Before he brought in the best shortstop available (Troy Tulowitzki) and the best hired gun (David Price) at the July 31 non-waiver trade deadline, and after he signed free-agent Russell Martin, Anthopoulos added Donaldson for Brett Lawrie and minor leaguers Franklin Barreto, Kendall Graveman and Sean Nolin.
“I remember the first time I heard the chant,” Donaldson told reporters on a conference call. “I remember thinking these guys are starting to get pretty serious, I recognized I was starting to have a pretty good season and understood there was a lot of season left. My goal wasn’t to win the MVP.
“They would do the same chant in Oakland and I let it become a distraction, almost putting too much pressure of on myself.
Donaldson was a 9-to-1 choice to win the AL MVP in June, behind even-money choice Trout.
“I have a lot of respect for Mike Trout, what he goes through on a daily basis,” Donaldson said. “It’s hard for me to say I beat him -- it’s not like we’re in a basketball game.
“That being said I have a lot of respect for him, have played against him for a long time.”
When the two went head-to-head Aug. 21-23 in Anaheim, Donaldson went 8-for-13 (.615) with nine RBIs and surpassed the 100-RBI mark for the first time. Trout was 3-for-10 (.300) with one RBI.
Donaldson earned $4.3 Million US this year -- or $200,000 more than Ben Revere -- will double his salary in 2016 unless new president Mark Shapiro locks him up with a long-term deal.
The night of Nov. 28, 2014, Donaldson was playing video games when he heard of the trade Donaldson wasn’t sure what lay ahead.

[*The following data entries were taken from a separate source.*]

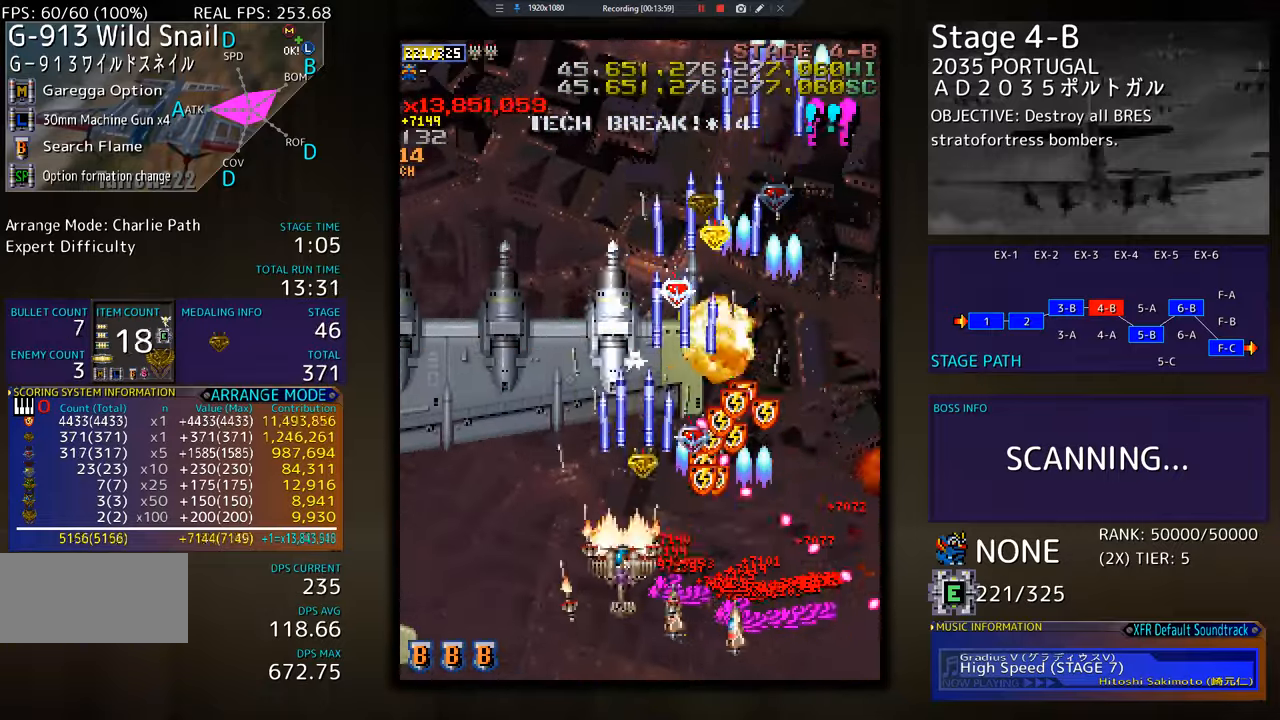
{"buttons": [], "events": [[17, "DPAD_DOWN", "down"], [17, "DPAD_LEFT", "down"], [117, "DPAD_DOWN", "up"], [150, "DPAD_LEFT", "up"], [234, "DPAD_LEFT", "down"], [417, "DPAD_LEFT", "up"]]}
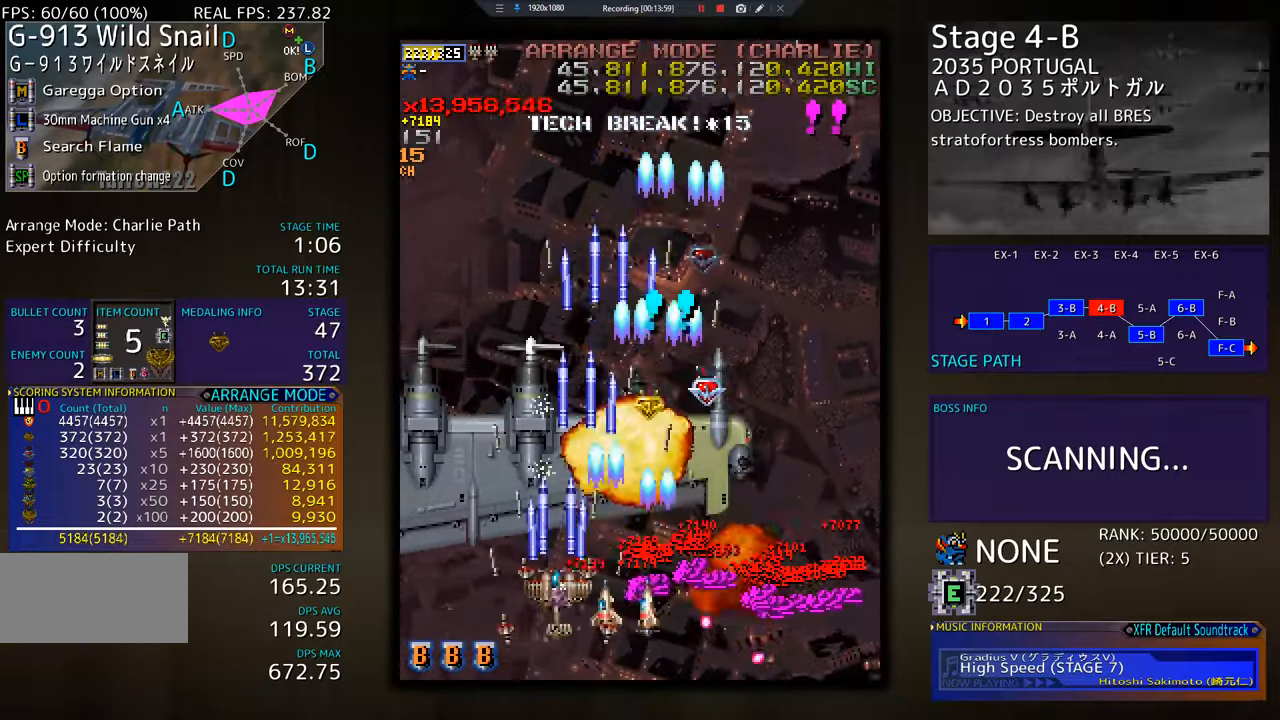
{"buttons": ["DPAD_DOWN"], "events": [[33, "DPAD_DOWN", "down"], [33, "DPAD_LEFT", "down"], [83, "DPAD_DOWN", "up"], [183, "DPAD_LEFT", "up"], [233, "DPAD_LEFT", "down"], [350, "DPAD_LEFT", "up"], [434, "DPAD_DOWN", "down"]]}
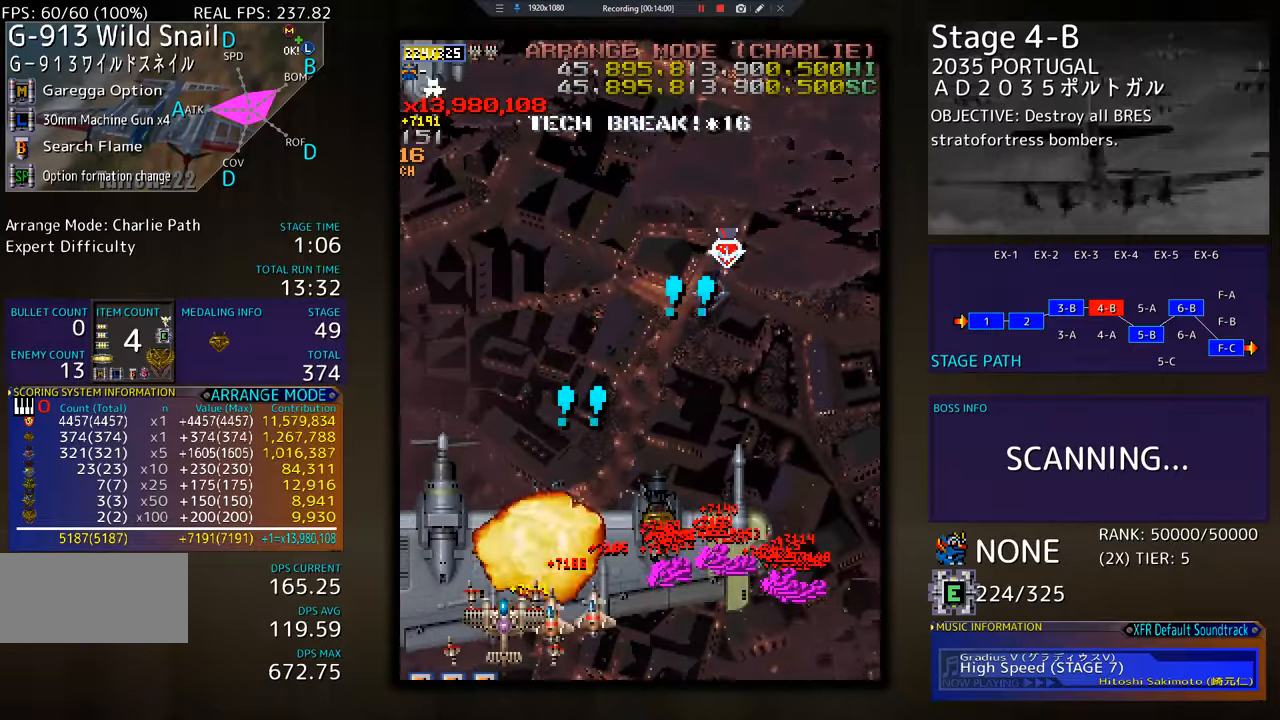
{"buttons": ["DPAD_LEFT"], "events": [[50, "DPAD_LEFT", "down"], [67, "DPAD_DOWN", "up"], [301, "DPAD_LEFT", "up"], [484, "DPAD_LEFT", "down"]]}
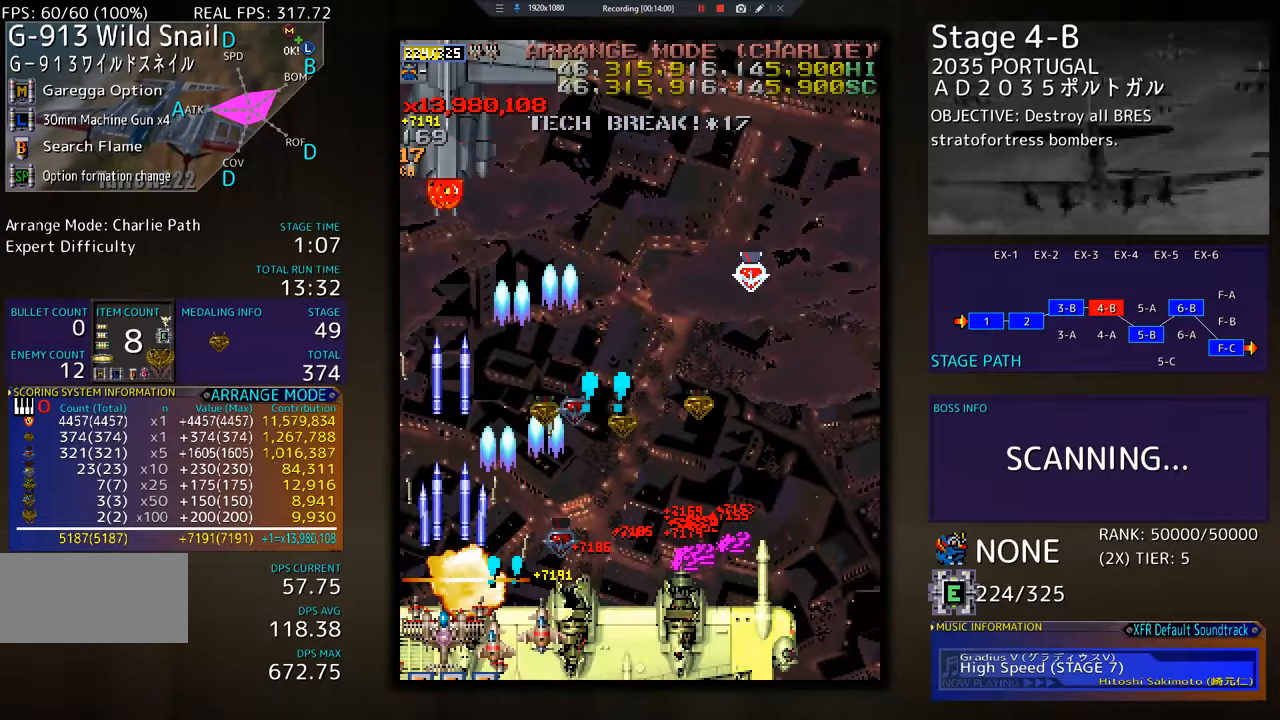
{"buttons": ["DPAD_UP", "DPAD_LEFT"], "events": [[100, "DPAD_LEFT", "up"], [167, "DPAD_LEFT", "down"], [300, "DPAD_LEFT", "up"], [350, "DPAD_UP", "down"], [367, "DPAD_LEFT", "down"]]}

“After two of three weeks getting over the shock, my family, my agent, we all saw what an opportunity it was to play in Toronto and the AL East. I knew it would be a better situation for me,” said Donaldson. “It always was my favorite city to visit.”
He made his debut April 30, 2010 striking out against Jason Frasor. The next day he hit a two-run homer off Dana Eveland in a 4-3 Oakland win. He spent 2011 in the minors.
“This year’s team got over a lot of thresholds, it had not won in the last 20-odd years, we won the division, advanced past the first round,” he said. “Coming back after being down 0-2 against the Texas Rangers was big. Our team never laid down.”
The third baseman joins Roger Maris, Frank Robinson and Rollie Fingers as players to win the MVP the first year after being dealt.
Both Toronto votes went to Donaldson -- Richard Griffin of the Toronto Star and myself.
Lorenzo Cain of the Kansas City Royals was third with 225 points. Jose Bautista finished eighth (82), David Price was next (62) Edwin Encarnacion was 12th (62) and Russell Martin had two points.
Donaldson made the final out in Game 6 of the American League Championship Series with two men on base.
This night looking into Donaldson’s living room on MLB Network and watching the hugs was a better ending.
Walking it off: Donaldson hit 41 homers this season, 28 either tied the game including three walk-off bombs and 20 game-winning RBIs.
“I felt like I was part of the team after the one against Atlanta,” Donaldson said.
The walk off homers
May 18, Jays 6, Braves 5, bottom of the 10th, 1-0 pitch, solo shot to deep left
May 26, Jays 10, White Sox 9, bottom of the ninth, 1-1 pitch, three-run homer down the right-field line
Sept. 27, Jays 5, Rays 4, bottom of ninth, 0-1 pitch, solo homer, line drive to left.